Based on the patterns of crossover between the X and the Y chromosomes of these species, the researchers constructed an evolutionary tree. Upon analyzing how DNA sequences close to and distant from the PAR boundary group together across species, the researchers found a substitution mutation—where a letter in a long string of letters is swapped for a different one—in the DNA of the human X and Y chromosomes. This change was also present in the chimpanzee Y chromosome, suggesting that the mutation originally occurred in the last common ancestor of humans and chimpanzees and was then transferred to the human X chromosome.
“These alignments between various primates allowed us to observe where the X and the Y chromosomes have preserved identity over millions of years and where they have diverged,” says Bellott. “That [pseudoautosomal] boundary has remained unchanged for 25 million years.”

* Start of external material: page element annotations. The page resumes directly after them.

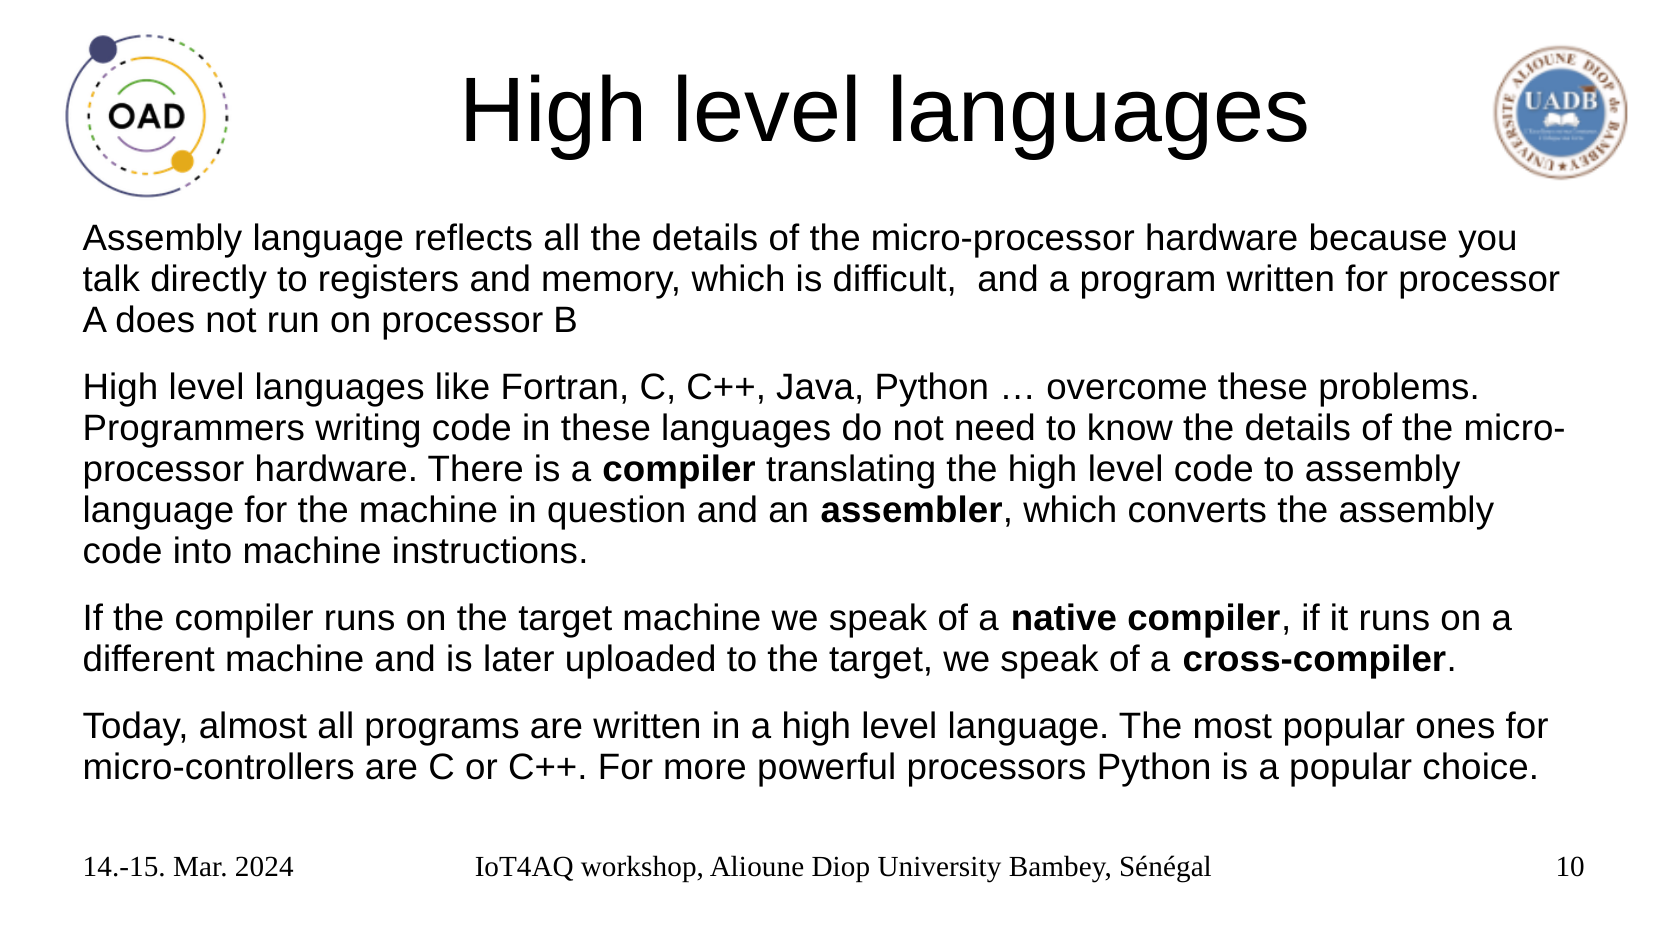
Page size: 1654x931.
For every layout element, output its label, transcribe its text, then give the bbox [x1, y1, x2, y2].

picture [1482, 37, 1641, 188]
title High level languages [301, 32, 1469, 188]
picture [25, 20, 263, 218]
list Assembly language reflects all the details of the micro-processor hardware because you talk directly to registers and memory, which is difficult, and a program written for processor A does not run on processor B High level languages like Fortran, C, C++, Java, Python … overcome these problems. Programmers writing code in these languages do not need to know the details of the micro-processor hardware. There is a compiler translating the high level code to assembly language for the machine in question and an assembler, which converts the assembly code into machine instructions. If the compiler runs on the target machine we speak of a native compiler, if it runs on a different machine and is later uploaded to the target, we speak of a cross-compiler. Today, almost all programs are written in a high level language. The most popular ones for micro-controllers are C or C++. For more powerful processors Python is a popular choice. [82, 217, 1571, 826]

Next, the group studied crossover events in living humans using a vast dataset of single-cell sequencing of sperm samples. They found 795 sperm with clear swapping of genetic material somewhere between the originally proposed boundary of the PAR and the newly-proposed 2023 boundary.
Once these analyses confirmed that the original location of the PAR boundary remains valid, Page and his team turned their attention to data from the 2023 study that contested this 1989 finding. The researchers focused on 10 male genomes assembled by the outside group, which contained contiguous sequences from the PAR.
Since substitutions on the Y chromosome typically occur at a steady rate, but in the PAR, changes on the X chromosome can transfer to the Y through recombination, the researchers compared the DNA sequences from the ten genomes to determine whether they followed the expected steady rate of change or if they varied.
The team found that close to the originally proposed PAR boundary, the DNA sequences changed at a steady rate. But further away from the boundary, the rate of change varied, suggesting that crossover events likely occurred in this region. Furthermore, the group identified several shared genetic differences between the X and the Y chromosomes of these genomes, which demonstrates that recombination has occurred even closer to the PAR boundary than scientists observed in 1989.
“Ironically, instead of contradicting the original boundary, the 2023 work has helped us refine the location of crossover to an even narrower area near the boundary,” says Page.
Thanks to the efforts of Page’s group at Whitehead Institute, our understanding of the PAR is clearer than ever, and business can go on as usual for researchers investigating sex differences in health and disease.